Some people might write off the executive order as one of many petty grievances aired by the Trump administration. But if the executive order is an equal and opposite reaction to a collective commitment to anti-racism and equity work, so too is the culture war in Silicon Valley. In response to the Black Lives Matter movement and conversations around diversity and equity, companies like Coinbase have chosen to opt out altogether, effectively silencing anything that qualifies as political speech in the workplace.
“This really emboldens those perspectives,” Kim says of the executive order. “Not only is the executive order legitimizing these beliefs, it’s actually giving it so much more power to actually be acted on.

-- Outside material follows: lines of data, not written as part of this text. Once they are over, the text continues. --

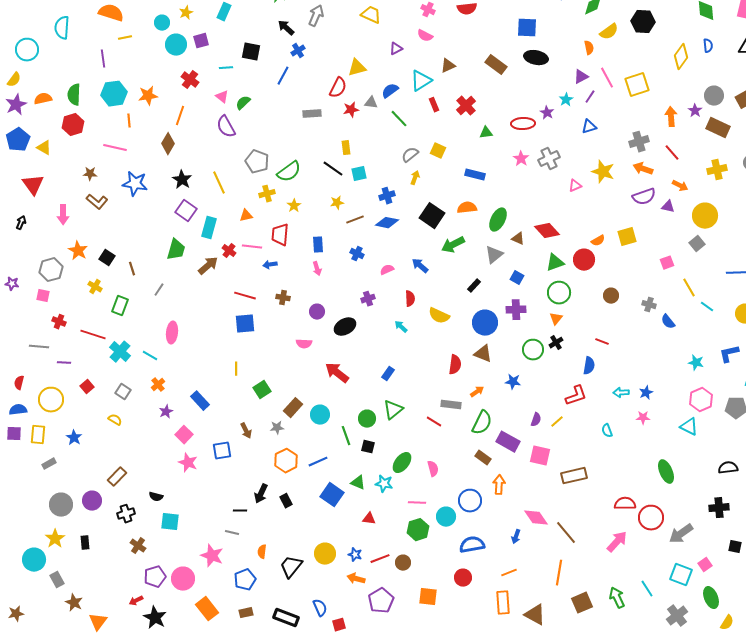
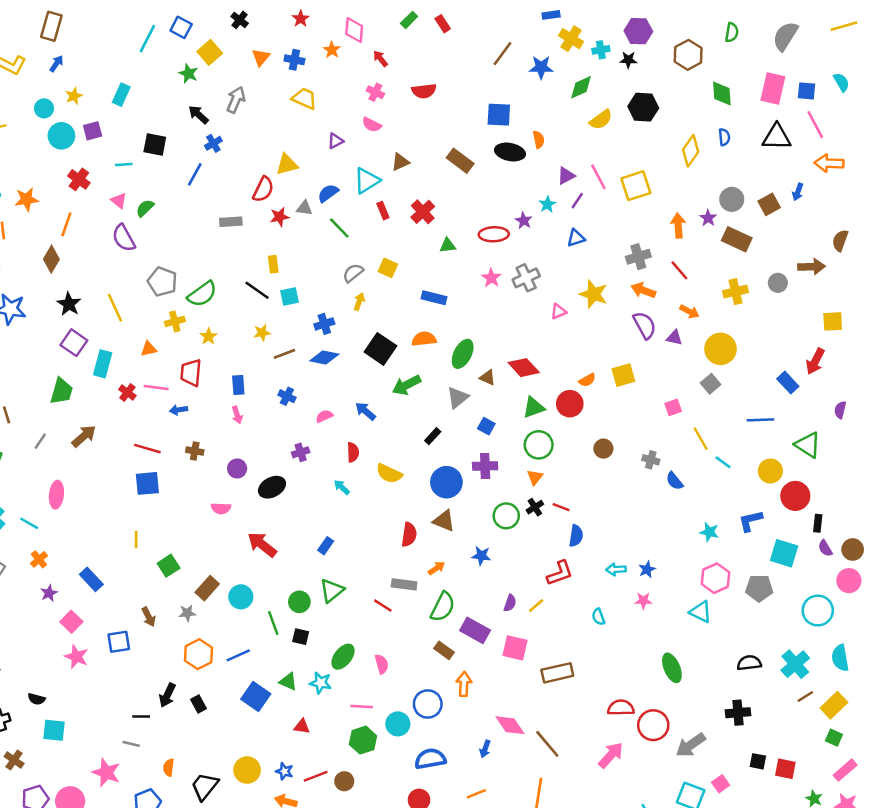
orange semicircle: (589, 48) -> (539, 140), moved
purple semicircle: (644, 197) -> (645, 325), turned -100
brown arrow: (208, 266) -> (84, 436), moved
red line: (602, 342) -> (561, 507), moved

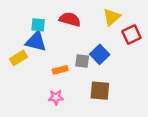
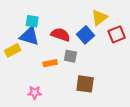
red semicircle: (70, 19) -> (60, 35), moved
blue square: (100, 54) -> (85, 35), moved
pink star: (56, 97) -> (35, 92), moved

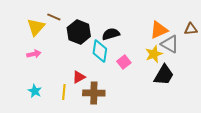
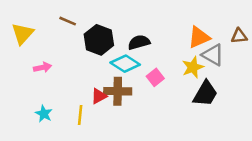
yellow triangle: (36, 27) -> (23, 34), moved
cyan diamond: (100, 51) -> (125, 64), turned -65
brown cross: (94, 93) -> (118, 91), moved

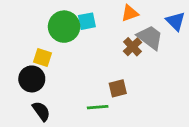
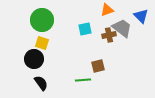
cyan square: (87, 21) -> (85, 29), moved
green circle: (64, 27) -> (42, 20), moved
brown cross: (133, 47) -> (109, 35), turned 32

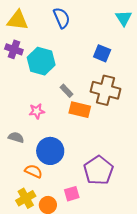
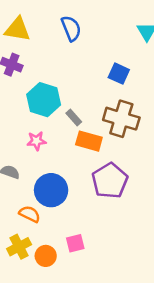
cyan hexagon: (41, 61) -> (44, 100), moved
purple pentagon: (98, 170) -> (110, 181), moved

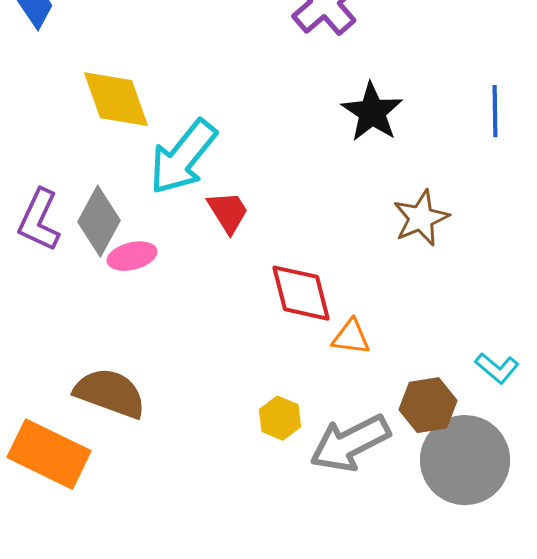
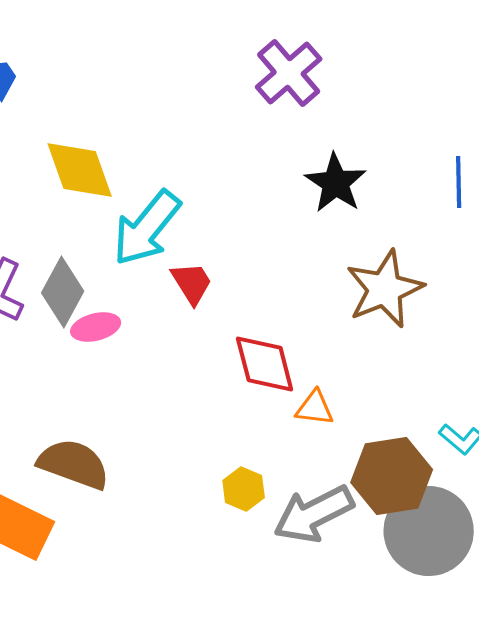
brown star: (421, 218) -> (385, 289), size x1.4
brown hexagon: (428, 405) -> (392, 476), size x1.4

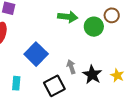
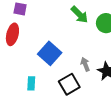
green arrow: (68, 17) -> (79, 15), turned 42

It’s giving them a legal ground to stand on to squash more nuanced and complex and accurate perspectives.”
For companies that want to bow out of racial equity work, Melton says, the order is an invitation to do so. “The past four years, companies that had only supported racial equity because it was the cool thing under the Obama administration looked for any reason to abandon those efforts,” she says. “And I think that this executive order serves as more cover for them to continue to distance themselves. Because they can say that diversity work impacts our bottom line.”
But she doesn’t necessarily see that as a bad thing. “I actually look at it as a bit of a relief,” she says. “When companies are public about their lack of interest in equity, like the Coinbases of the industry, it means that [people of color] can avoid working at the places that are hostile to their survival. They’re going to pay the price for that eventually, as the U.S. becomes majority people of color—but at least it’s not going to be on our backs.”